'Yes to Dress' Cancer Survivor: Support Crashed Store Computer
Lori Allen meets DeLese Range for first time at vows ceremony.
Oct. 4, 2013— -- Lori Allen, whose struggle with breast cancer was highlighted last year on the TV show "Yes to the Dress Atlanta," received so many emails from supportive viewers that they crashed her bridal store computer.
"People get to know us as characters, and they see us in real life and real time," she said of the reality show. "They stop me everywhere and ask how I am doing. I received thousands of letters, prayer shawls and prayer blankets."
Allen acknowledged that surviving breast cancer had been an uphill battle, even for someone as motivated and energetic as she is. The 54-year-old bridal shop owner had a double mastectomy last year and was pronounced cancer-free.
"When I got breast cancer, I thought, 'I can take care of this,'" she told ABCNews.com. "I am the kind of person who takes charge. But it takes a full year or more to recover from all this."
Allen has had two more surgeries to reconstruct her breasts since last season. "I am still sore," she said. "But I am doing great. I am stronger every day."
Now, in a television special to mark October's National Breast Cancer Awareness Month, Allen is meeting for the first time a three-time cancer survivor whom she helped outfit for a 25-year vow renewal ceremony.
The show, an update to "Say Yes to the Cure: Lori's Fight" airs tonight at 8 p.m ET/PT.

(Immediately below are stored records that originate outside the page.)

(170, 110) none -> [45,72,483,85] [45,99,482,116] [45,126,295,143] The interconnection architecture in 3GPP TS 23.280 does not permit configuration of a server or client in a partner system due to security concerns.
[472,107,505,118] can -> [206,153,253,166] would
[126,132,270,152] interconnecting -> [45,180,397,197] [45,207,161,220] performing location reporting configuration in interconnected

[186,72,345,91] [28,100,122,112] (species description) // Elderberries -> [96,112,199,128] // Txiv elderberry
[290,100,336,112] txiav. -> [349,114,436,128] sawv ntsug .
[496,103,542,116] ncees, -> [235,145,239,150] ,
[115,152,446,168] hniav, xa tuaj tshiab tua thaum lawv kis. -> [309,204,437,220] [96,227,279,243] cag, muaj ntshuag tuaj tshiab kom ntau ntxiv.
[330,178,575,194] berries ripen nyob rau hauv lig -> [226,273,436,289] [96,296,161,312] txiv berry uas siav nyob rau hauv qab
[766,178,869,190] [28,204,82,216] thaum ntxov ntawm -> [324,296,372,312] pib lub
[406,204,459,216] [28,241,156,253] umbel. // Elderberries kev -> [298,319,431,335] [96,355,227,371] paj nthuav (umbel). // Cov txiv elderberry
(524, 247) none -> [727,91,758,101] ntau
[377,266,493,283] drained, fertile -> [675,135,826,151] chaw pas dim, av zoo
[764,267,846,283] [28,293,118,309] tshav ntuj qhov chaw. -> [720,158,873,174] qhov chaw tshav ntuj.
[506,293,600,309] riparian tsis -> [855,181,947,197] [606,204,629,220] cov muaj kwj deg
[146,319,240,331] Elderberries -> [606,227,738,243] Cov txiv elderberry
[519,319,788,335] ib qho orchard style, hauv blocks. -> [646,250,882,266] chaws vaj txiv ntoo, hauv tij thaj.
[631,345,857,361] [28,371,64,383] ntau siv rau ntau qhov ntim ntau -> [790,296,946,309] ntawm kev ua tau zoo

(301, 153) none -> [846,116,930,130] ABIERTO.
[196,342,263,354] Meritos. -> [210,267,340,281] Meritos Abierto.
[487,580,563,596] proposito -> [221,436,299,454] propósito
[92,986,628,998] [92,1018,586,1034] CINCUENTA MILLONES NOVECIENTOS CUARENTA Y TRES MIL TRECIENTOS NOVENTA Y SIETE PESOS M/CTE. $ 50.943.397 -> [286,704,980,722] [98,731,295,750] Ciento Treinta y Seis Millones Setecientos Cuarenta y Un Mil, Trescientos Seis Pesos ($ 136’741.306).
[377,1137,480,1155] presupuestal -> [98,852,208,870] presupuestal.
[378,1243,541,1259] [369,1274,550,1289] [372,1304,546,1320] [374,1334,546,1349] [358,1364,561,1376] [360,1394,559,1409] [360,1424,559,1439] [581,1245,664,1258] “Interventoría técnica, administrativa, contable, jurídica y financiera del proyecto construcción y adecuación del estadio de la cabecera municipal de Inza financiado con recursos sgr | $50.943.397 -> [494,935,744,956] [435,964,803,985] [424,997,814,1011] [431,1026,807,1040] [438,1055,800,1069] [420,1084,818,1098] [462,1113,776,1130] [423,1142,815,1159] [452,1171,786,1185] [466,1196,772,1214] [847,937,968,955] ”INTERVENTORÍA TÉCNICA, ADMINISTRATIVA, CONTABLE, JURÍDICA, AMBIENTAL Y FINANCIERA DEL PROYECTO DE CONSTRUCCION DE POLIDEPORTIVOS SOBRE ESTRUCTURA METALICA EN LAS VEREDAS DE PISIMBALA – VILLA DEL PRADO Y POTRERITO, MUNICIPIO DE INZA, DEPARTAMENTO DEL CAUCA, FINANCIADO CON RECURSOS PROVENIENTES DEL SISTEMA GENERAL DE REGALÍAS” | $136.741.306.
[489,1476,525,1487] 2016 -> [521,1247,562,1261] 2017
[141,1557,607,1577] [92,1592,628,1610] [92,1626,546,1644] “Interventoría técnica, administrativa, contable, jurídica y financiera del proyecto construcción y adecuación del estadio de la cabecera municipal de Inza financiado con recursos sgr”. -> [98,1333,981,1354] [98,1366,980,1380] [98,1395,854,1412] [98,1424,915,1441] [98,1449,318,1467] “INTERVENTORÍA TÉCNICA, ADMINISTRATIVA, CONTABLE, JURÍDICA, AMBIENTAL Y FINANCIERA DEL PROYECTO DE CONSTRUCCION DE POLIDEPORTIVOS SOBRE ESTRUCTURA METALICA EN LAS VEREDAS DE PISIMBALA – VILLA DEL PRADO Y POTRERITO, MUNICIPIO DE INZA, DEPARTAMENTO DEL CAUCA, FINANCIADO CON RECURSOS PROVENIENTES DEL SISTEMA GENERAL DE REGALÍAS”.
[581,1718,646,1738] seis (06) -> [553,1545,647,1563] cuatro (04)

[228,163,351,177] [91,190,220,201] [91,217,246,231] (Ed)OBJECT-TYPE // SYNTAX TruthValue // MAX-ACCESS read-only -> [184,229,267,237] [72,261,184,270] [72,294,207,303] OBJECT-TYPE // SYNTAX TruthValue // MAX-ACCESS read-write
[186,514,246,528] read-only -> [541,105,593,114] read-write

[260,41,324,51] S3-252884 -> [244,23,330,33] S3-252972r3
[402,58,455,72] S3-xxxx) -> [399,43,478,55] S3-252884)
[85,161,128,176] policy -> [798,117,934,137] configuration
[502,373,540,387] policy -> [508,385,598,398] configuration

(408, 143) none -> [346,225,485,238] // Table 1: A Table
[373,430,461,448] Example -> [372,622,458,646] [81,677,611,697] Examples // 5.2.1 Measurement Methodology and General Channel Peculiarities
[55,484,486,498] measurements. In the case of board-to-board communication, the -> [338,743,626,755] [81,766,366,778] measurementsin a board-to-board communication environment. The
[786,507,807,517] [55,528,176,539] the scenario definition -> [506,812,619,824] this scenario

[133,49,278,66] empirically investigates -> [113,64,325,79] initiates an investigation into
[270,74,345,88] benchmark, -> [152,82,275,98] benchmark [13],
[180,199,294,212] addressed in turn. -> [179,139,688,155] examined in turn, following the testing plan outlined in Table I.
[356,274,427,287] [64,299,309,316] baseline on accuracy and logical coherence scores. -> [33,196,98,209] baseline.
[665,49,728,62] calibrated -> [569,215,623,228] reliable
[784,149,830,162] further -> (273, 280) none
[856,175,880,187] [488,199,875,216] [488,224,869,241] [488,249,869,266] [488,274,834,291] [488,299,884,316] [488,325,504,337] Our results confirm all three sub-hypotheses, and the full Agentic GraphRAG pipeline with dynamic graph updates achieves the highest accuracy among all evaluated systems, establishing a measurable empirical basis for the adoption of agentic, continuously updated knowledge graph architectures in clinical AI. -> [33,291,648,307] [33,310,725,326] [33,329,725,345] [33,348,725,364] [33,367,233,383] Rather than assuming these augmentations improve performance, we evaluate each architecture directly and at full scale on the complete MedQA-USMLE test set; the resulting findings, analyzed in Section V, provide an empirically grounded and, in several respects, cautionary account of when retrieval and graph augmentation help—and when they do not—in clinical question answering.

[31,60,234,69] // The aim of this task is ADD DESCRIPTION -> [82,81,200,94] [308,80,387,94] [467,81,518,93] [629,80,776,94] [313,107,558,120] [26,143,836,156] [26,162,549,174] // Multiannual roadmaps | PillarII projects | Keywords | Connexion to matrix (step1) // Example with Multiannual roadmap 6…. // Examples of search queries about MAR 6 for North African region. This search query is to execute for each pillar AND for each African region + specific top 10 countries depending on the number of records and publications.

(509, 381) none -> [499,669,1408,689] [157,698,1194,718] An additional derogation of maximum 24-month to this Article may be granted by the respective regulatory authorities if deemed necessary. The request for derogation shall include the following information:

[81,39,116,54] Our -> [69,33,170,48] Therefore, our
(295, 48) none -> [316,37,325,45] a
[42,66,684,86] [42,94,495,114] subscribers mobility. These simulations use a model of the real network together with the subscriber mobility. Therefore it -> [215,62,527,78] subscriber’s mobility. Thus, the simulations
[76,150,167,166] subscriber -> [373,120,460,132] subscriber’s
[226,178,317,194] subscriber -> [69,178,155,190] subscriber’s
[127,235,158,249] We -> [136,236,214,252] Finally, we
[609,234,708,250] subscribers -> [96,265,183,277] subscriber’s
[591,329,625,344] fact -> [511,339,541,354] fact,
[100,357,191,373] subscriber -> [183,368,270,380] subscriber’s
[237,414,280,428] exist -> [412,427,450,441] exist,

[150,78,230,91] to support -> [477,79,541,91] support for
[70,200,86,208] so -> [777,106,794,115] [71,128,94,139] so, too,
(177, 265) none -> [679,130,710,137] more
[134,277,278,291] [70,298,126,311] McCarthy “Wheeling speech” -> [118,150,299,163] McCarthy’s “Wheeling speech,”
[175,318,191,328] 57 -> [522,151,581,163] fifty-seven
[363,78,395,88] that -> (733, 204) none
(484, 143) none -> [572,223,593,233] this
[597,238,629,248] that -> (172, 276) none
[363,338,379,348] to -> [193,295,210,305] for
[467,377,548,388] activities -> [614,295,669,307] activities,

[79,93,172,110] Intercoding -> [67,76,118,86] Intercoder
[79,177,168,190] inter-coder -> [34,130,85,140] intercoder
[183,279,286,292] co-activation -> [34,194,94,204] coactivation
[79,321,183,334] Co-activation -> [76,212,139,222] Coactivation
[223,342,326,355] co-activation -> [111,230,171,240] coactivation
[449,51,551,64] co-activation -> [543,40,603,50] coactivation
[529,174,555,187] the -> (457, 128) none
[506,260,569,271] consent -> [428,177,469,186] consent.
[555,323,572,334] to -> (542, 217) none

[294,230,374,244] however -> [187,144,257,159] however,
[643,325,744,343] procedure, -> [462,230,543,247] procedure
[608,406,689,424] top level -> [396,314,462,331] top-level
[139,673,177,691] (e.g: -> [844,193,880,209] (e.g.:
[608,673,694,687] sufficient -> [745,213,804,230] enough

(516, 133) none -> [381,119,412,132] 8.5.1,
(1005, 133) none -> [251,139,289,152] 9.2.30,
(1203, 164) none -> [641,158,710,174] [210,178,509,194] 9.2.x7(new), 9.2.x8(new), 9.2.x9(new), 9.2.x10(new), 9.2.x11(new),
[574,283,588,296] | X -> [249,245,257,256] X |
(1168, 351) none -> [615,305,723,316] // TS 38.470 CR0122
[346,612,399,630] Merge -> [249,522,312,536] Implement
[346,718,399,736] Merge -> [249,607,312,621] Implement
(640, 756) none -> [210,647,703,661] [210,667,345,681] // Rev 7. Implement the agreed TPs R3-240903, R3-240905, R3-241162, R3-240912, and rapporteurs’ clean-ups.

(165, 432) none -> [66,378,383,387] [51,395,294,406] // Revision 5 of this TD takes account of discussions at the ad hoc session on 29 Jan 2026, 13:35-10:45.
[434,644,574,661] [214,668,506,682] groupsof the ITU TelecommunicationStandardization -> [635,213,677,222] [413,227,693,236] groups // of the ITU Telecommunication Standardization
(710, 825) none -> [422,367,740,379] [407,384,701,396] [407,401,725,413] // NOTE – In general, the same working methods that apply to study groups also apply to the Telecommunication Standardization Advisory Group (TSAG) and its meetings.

DeLese Range has battled cancer -- ovarian, breast and now lung and lymph node -- for 23 years of her 25-year marriage. She and husband Lonzie, who live in Carollton, Texas, celebrated their marriage in June in a dress provided by Allen.
"When I first got married, I borrowed my brother's girlfriend's dress and wore it at 2 o'clock -- she wore it that night to the prom," Range, now 44, told ABCNews.com last year.
Range never had the opportunity to meet the woman who had generously donated her wedding dress, because Allen was in the hospital at the time.
"After she left, she raised the spirits of the store," said Allen. "But now, I actually got to meet DeLese. We were kindred spirits and immediately hit it off. I think when people have been through the same thing, you just do. You understand each other."
According to Allen, Range is "doing OK."
"She is stable -- but she had a far bigger battle than I did," said Allen, who was diagnosed in 2012 in a 7 a.m. phone call from her doctor.
"I was not even going to go get a mammogram this year," she said at the time. "I am healthy as a horse and haven't missed a day of work in five years. I had no lump. I was just busy running a business."
Her business is Bridals by Lori, and since the cancer diagnosis, surgery and recovery she has used it as a platform to inspire and help other women with the disease.
An estimated one in eight women will develop breast cancer during her lifetime, according to the American Cancer Society. It is the most common cancer among American women, except for skin cancer. About 39,620 women will die from breast cancer this year. It is the second-leading cause of cancer deaths in women, after lung cancer.
"It turned my world upside down," said Allen.
She was so terrified by her breast cancer diagnosis she "couldn't say the word for five days." But Allen approached TLC, which produces her show, and offered to tell her story. Three days after the doctor's call, TV crews began filming.
Allen was looking for a woman who had survived breast cancer to help her make wedding dreams come true. She found Range through the Susan G. Komen for the Cure Foundation.